Previously in Jepsen, we discussed Riak. Now we’ll review and integrate our findings.
This was a capstone post for the first four Jepsen posts; it is not the last post in the series. I’ve continued this work in the years since and produced several more posts.
We started this series with an open problem.
Notorious computer expert Joe Damato explains: “Literally no one knows.”
We’ve pushed the boundaries of our knowledge a little, though. By building a simple application which models a sequence of causally dependent writes, recording a log of that app’s view of the world, and comparing that log to the final state of the database, we were able to verify–and challenge–our assumptions about the behavior of various distributed systems. In this talk we discussed one particular type of failure mode: a stable network partition which isolated one or more primary nodes–and explored its consequences in depth.

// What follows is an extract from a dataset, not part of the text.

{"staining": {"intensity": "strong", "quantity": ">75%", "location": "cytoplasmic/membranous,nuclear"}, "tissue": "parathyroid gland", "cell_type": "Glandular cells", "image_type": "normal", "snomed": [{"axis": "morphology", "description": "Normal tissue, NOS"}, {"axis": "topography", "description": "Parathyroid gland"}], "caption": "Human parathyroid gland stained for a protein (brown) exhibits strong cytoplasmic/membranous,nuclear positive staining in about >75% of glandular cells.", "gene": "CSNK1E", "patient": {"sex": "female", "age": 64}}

In each case, the system did something… odd. Maybe we hadn’t fully thought through the consequences of the system, even if they were documented. Maybe the marketing or documentation were misleading, or flat-out lies. We saw design flaws, like the Redis Sentinel protocol. Some involved bugs, like MongoDB’s WriteConcern.MAJORITY treating network errors as successful acknowledgements. Other times we uncovered operational caveats, like Riak’s high latencies before setting up fallback vnodes. In each case, the unexpected behavior led to surprising new information about the challenge of building correct distributed systems.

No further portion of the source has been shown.